A good year ago, a presidential Executive Order (E.O. 13806) mandated the completion of a study to assess the “Manufacturing Capacity, Defense Industrial Base, and Supply Chain Resiliency of the United States.” According to a well-informed administration source, this defense industrial base study is now nearing completion, reports Breaking Defense.
However, as Sydney J. Friedberg Jr. writes for the publication:
“(…) the Executive Order 13806 study may come as a surprise: Instead of a sweeping agenda to restore America’s high-tech lead for future decades, the study will recommend near-term fixes to more mundane problems that could lose the US a war if one broke out tomorrow. From aging facilities to imported supplies, the defense industrial base is full of potential chokepoints in the supply chain.”
One of the “chokepoints” to which Friedberg refers is the fact that “the US depends on imports for critical materials ranging from from beryllium to titanium sponge — many of which we buy from Russia, China, or the Central Asian ‘Stans.’”
To underscore the urgency of the situation and the U.S. military’s very “real and present needs,” Friedberg invokes an image that may be familiar to ARPN followers. He writes:
“Think of it in terms of the old nursery rhyme:
For want of a nail the shoe was lost.
For want of a shoe the horse was lost.
For want of a horse the rider was lost.
For want of a rider the message was lost.

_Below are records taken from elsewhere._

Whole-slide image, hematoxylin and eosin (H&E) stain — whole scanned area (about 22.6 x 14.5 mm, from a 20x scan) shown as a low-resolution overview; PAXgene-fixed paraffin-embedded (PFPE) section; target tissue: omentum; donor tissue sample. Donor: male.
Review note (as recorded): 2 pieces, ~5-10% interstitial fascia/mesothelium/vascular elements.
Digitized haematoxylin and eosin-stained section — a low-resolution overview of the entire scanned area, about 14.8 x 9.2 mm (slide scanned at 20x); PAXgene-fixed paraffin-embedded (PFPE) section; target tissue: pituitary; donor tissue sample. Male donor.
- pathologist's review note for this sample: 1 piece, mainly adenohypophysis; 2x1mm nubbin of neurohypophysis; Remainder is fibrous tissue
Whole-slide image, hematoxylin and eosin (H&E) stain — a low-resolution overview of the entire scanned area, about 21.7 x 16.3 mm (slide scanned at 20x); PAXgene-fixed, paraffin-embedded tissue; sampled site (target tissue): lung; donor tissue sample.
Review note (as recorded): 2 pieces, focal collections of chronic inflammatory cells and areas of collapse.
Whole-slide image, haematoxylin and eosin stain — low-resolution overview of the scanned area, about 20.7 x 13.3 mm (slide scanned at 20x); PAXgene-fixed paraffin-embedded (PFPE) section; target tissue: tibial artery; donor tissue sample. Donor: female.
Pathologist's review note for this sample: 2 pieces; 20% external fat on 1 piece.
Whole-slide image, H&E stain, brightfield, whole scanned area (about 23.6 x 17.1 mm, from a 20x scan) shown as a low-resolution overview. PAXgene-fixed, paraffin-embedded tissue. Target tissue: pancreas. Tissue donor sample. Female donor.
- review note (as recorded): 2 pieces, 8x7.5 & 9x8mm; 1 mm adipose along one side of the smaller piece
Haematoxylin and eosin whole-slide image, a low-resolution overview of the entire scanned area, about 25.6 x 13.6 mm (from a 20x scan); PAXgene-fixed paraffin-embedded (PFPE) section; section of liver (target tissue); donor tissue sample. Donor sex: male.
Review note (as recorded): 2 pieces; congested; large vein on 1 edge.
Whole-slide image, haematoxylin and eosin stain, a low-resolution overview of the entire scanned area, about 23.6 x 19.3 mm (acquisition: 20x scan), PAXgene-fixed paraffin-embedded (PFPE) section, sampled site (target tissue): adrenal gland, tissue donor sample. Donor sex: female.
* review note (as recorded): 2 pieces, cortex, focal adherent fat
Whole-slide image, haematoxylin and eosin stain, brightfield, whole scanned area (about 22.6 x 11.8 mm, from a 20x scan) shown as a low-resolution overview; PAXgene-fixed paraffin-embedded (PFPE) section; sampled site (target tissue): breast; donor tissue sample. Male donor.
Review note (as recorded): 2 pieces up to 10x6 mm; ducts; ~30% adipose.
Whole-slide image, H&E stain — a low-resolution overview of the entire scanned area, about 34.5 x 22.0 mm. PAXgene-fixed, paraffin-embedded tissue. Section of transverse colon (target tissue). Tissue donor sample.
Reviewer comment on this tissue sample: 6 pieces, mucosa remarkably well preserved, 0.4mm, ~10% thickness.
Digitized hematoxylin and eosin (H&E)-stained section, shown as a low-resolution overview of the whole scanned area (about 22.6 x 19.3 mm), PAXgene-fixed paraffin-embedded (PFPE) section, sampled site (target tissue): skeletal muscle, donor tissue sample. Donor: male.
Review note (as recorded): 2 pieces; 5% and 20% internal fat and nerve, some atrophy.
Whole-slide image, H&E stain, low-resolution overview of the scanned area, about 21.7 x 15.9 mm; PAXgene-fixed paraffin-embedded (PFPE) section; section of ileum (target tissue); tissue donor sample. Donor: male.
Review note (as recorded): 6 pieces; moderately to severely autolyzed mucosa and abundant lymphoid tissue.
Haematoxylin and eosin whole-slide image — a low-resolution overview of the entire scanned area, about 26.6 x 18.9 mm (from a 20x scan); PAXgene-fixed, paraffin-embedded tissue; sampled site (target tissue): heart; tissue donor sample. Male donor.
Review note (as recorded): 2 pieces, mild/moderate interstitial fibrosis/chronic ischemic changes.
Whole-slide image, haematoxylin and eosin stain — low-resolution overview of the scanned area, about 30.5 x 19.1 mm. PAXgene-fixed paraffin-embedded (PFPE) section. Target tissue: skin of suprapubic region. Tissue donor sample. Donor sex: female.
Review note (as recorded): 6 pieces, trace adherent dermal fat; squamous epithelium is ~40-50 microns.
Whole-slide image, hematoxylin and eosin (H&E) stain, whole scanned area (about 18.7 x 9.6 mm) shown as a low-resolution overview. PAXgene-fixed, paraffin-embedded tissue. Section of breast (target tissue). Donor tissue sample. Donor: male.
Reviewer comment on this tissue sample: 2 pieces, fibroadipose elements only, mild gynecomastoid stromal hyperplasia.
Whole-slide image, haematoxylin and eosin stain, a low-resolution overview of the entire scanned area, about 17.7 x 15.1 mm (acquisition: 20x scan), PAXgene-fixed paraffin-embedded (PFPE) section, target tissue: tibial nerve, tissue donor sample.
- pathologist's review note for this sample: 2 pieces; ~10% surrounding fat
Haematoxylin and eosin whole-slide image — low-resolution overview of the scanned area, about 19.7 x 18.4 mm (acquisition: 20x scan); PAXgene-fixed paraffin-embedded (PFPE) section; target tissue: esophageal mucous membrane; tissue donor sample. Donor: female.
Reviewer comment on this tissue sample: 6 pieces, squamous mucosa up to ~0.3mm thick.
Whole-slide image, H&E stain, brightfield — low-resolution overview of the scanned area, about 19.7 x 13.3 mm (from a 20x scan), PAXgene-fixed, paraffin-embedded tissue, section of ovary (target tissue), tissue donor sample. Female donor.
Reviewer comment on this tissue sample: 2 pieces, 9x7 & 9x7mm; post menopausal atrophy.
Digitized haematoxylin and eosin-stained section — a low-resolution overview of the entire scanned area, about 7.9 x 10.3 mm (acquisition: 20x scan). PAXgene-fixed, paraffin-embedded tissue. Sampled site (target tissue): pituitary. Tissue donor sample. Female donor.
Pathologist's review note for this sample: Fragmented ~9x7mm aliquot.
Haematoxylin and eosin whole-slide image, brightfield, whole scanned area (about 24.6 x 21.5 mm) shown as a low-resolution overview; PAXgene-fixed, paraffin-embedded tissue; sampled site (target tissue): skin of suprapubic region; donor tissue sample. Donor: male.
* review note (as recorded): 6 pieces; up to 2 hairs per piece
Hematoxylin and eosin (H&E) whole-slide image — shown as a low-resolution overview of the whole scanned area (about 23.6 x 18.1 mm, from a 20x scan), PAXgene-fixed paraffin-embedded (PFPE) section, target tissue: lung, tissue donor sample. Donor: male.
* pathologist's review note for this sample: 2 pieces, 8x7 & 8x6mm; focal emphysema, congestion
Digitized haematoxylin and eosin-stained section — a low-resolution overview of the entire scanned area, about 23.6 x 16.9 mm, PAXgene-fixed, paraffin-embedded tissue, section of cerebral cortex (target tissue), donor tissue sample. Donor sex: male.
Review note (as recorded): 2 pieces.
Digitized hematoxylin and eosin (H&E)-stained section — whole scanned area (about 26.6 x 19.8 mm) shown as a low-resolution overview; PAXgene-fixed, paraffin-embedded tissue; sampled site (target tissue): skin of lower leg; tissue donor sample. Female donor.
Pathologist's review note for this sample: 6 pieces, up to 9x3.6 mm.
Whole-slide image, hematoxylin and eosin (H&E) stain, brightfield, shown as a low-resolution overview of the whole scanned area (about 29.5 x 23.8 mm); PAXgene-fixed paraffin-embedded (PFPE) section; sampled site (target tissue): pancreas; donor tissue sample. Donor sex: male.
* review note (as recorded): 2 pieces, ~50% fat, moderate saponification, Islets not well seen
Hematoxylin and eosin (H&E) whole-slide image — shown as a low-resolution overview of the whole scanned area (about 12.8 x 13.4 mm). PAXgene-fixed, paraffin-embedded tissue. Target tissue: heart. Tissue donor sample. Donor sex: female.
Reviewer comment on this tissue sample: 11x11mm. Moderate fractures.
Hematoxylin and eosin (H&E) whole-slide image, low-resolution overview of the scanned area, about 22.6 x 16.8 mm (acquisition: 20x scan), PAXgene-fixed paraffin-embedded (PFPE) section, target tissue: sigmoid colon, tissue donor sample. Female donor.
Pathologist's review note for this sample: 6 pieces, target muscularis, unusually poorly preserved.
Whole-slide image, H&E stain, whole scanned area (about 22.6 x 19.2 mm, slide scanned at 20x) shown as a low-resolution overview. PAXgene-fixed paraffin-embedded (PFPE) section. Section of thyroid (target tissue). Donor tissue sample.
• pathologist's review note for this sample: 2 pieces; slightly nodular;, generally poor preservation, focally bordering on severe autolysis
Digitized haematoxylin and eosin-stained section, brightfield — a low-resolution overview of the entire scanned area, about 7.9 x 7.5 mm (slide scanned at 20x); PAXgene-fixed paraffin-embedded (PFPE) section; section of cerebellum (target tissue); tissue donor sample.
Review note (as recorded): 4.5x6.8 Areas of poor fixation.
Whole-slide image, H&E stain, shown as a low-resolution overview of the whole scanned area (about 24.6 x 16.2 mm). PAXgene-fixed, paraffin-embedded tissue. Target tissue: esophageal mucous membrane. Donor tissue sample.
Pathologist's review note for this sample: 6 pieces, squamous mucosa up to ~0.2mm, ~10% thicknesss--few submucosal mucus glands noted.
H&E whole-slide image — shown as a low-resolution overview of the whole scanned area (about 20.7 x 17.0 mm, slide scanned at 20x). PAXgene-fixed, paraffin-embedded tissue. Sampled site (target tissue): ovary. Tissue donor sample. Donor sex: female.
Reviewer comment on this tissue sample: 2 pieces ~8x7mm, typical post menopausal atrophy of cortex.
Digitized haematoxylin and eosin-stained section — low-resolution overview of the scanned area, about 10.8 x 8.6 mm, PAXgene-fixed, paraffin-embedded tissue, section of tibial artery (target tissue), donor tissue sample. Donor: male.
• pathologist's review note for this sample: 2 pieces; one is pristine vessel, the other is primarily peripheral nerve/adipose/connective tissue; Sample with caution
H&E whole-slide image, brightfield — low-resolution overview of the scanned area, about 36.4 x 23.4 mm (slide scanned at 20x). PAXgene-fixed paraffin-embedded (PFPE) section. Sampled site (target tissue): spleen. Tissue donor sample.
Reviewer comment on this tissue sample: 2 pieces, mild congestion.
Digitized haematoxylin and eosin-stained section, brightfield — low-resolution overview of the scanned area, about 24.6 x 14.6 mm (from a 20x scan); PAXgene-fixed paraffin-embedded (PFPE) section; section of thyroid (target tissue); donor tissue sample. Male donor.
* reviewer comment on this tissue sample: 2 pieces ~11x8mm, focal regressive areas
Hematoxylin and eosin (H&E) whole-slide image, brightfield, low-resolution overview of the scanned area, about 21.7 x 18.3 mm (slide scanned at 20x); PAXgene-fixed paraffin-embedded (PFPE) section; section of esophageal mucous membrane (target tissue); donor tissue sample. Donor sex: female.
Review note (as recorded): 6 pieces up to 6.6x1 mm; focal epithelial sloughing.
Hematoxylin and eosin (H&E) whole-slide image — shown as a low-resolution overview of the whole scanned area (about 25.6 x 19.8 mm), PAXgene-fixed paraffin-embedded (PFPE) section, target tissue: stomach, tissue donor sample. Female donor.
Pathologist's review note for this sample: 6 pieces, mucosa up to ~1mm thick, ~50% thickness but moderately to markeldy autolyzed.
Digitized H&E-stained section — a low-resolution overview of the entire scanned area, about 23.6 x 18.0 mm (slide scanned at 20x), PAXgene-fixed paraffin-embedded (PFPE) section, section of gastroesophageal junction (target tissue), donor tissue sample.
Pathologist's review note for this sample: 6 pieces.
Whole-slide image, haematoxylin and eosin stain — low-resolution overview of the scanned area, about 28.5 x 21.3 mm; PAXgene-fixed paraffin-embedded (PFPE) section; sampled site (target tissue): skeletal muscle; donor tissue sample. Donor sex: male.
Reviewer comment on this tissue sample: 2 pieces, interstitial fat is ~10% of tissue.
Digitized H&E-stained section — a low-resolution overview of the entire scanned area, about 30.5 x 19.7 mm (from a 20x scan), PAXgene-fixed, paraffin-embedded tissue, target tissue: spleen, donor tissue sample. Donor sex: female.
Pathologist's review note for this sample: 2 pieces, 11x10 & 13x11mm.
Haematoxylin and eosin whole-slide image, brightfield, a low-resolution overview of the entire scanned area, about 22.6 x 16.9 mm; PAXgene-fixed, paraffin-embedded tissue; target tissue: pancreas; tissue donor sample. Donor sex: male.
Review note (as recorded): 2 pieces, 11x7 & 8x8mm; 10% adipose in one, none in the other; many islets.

For want of a message the battle was lost.
For want of a battle the kingdom was lost.
And all for the want of a horseshoe nail.
The E.O. 13806 industrial base study isn’t building any silver bullets for the US military (…) it’s about building nails.”
Our very own Dan McGroarty recently invoked the same image in a piece for Investors Business Daily, though his reference took us back to the 13th Century proverb “For want of a nail… the kingdom was lost” – as a cautionary tale that our often unnecessary over-reliance on foreign mineral resources may become our Achilles heel.
Currently, the report is nearly completed but won’t be released for a while, and any specific policy recommendations will almost certainly be subject to lively debate.
As the administration source told Breaking Defense, “(j)ust doing that analysis was a worthy endeavor, (…) [n]ow the policy question is, how many of those gaps that were identified does it make economic and strategic sense to plug? We’re going to have an interesting debate.”